Puede que, en el caso de una creación tan singular y dependiente de su aplicación, lo editado por Counterpoint (con toda la buena fe del mundo, pues se trata de todo lo que conserva) no sea la mejor manera de conocer esta obra lapidaria: exceptuando cinco fragmentos de source music, el material incluido apenas ronda los 30 minutos (a los que habría que añadir, eso sí, los ocho del prólogo descartado). Por el contrario, la regrabación de McNeely (muy apreciable en su ejecución aunque mejorable en las mezclas, como demuestra que durante el main title apenas se escuche el tema de Norma en las cuerdas) extendía la partitura a 68 gloriosos minutos sin incluir esas cinco piezas diegéticas.
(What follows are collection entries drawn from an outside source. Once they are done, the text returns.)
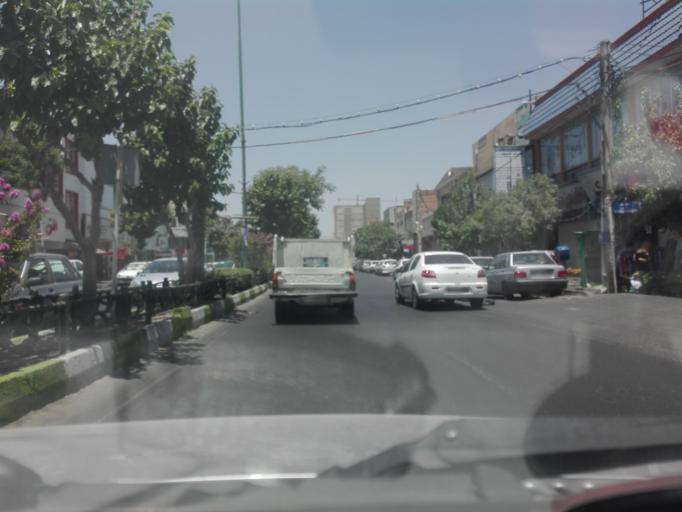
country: IR
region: Tehran
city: Shahre Jadide Andisheh
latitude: 35.7256
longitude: 50.9888
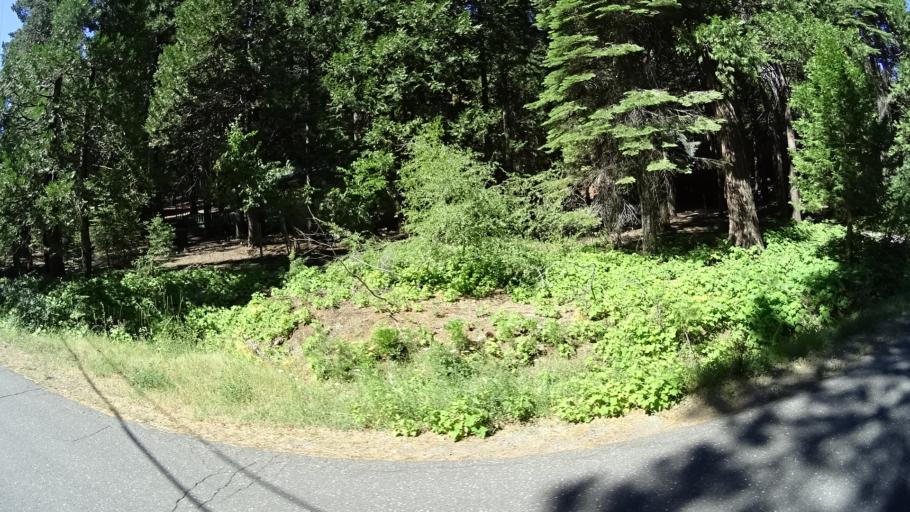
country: US
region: California
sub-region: Calaveras County
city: Arnold
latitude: 38.2851
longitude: -120.2769
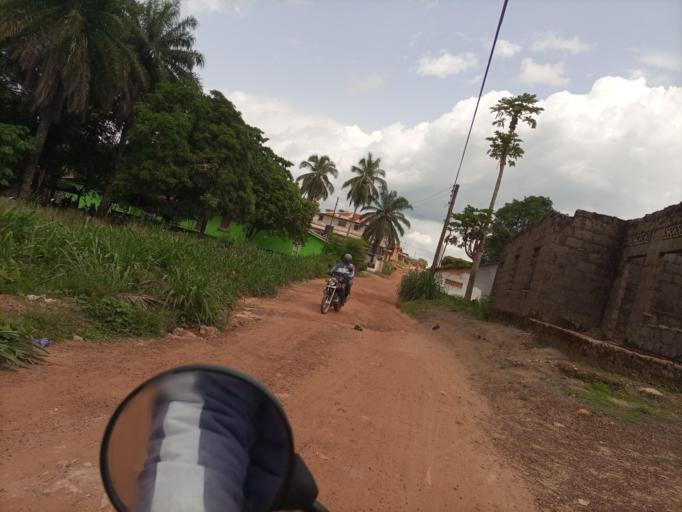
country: SL
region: Southern Province
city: Bo
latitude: 7.9489
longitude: -11.7365
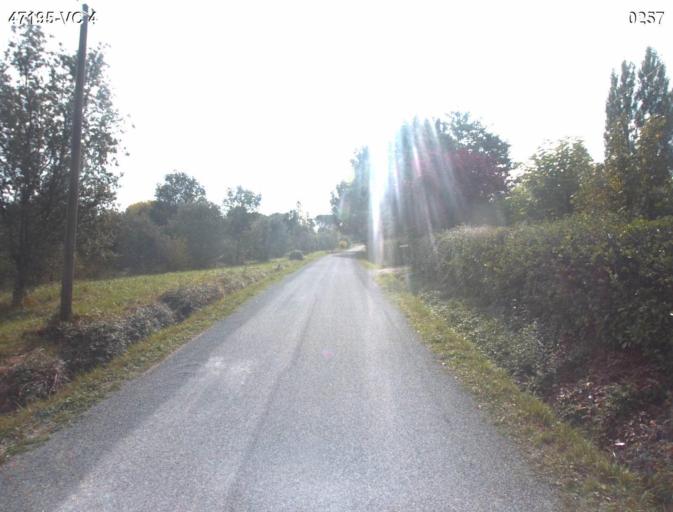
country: FR
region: Aquitaine
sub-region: Departement du Lot-et-Garonne
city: Nerac
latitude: 44.1185
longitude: 0.3769
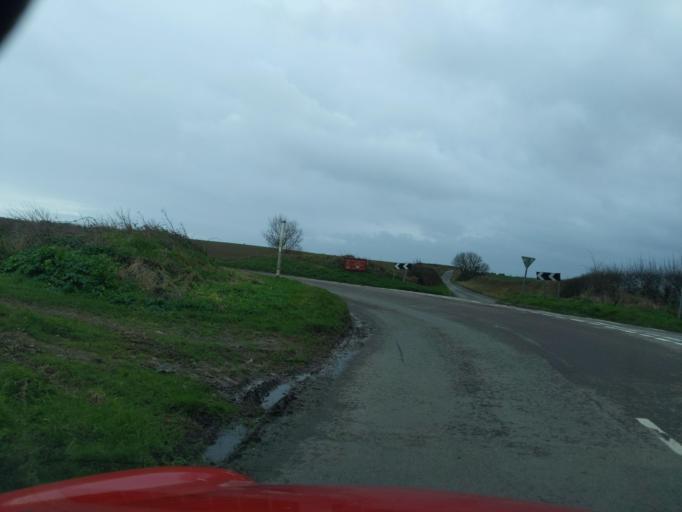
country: GB
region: England
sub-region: Devon
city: Modbury
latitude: 50.3261
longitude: -3.8858
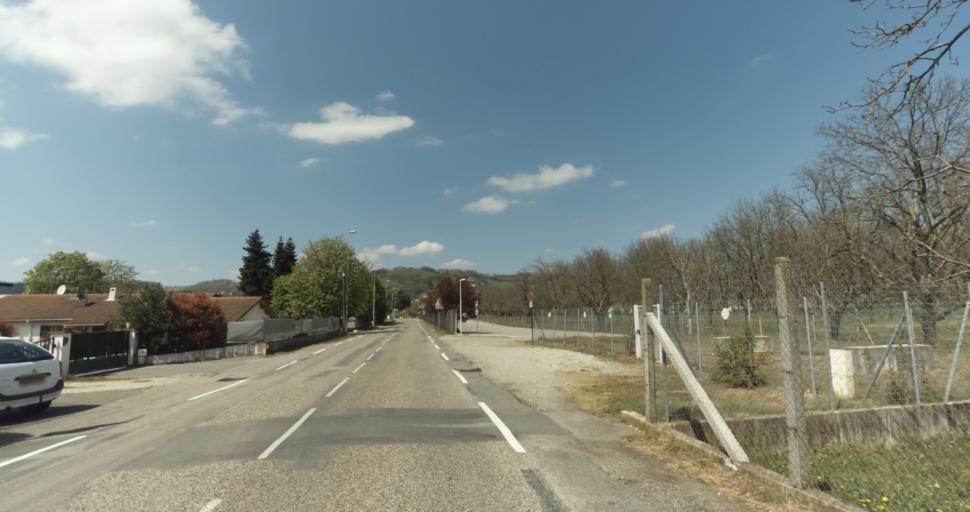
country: FR
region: Rhone-Alpes
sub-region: Departement de l'Isere
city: Saint-Marcellin
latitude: 45.1442
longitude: 5.3173
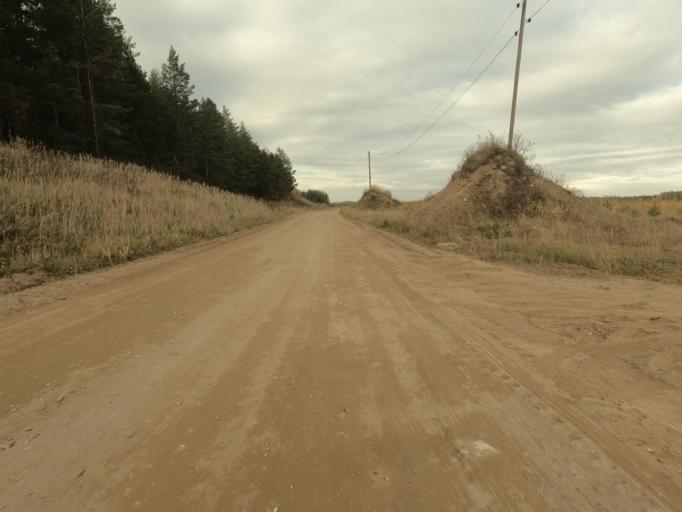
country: RU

Para más inri, la edición de Counterpoint es doble y el segundo disco sólo suma dos minutos y 24 segundos: la escueta duración de un tema, “The Paramount-Don´t-Want-Me Blues”, a cargo de los míticos Jay Livingston y Ray Evans, que se ha regrabado expresamente para la ocasión dado que la versión originaria (que debía sonar durante la secuencia de la Nochevieja, en la que los propios Livingston y Evans efectúan un cameo) fue automáticamente descartada y censurada por su letra altamente “polemizante” (el blues hace jugosísimas referencias personales a Samuel Goldwyn, David O´Selznick o Hedda Hopper, la influyente columnista que también se interpreta a sí misma durante la secuencia final).
A la postre, el texto de la segunda carpetilla (la referida a Waxman y su música) se centra excesivamente en la descripción fílmica de lo que sucede en la película, en vez de analizar y sopesar todo lo que la música hace por esas escenas, lo que conduce, inevitablemente, a valorar de un modo agridulce una edición hecha con mucha profesionalidad y entusiasmo (con una intachable presentación y el añadido de rescatar de las cenizas, además de la grabación original, un tema nunca escuchado en seis décadas), pero a la que cuesta perdonar la (involuntaria) ausencia de tanta buena música, esa que, además de conceder prioridad a la versión de McNeely, siempre va a aclamar a Waxman como uno de los dramaturgos más brillantes e ingeniosos que ha dado el séptimo arte: un genuino cineasta que, a diferencia de Wilder, no necesitaba escribir o dirigir para contar una historia, para convertir a Charles Lindbergh en un héroe, a Ernest Hemingway en el humano que había debajo del escritor, o a Norma Desmond en la Salomé que siempre soñó.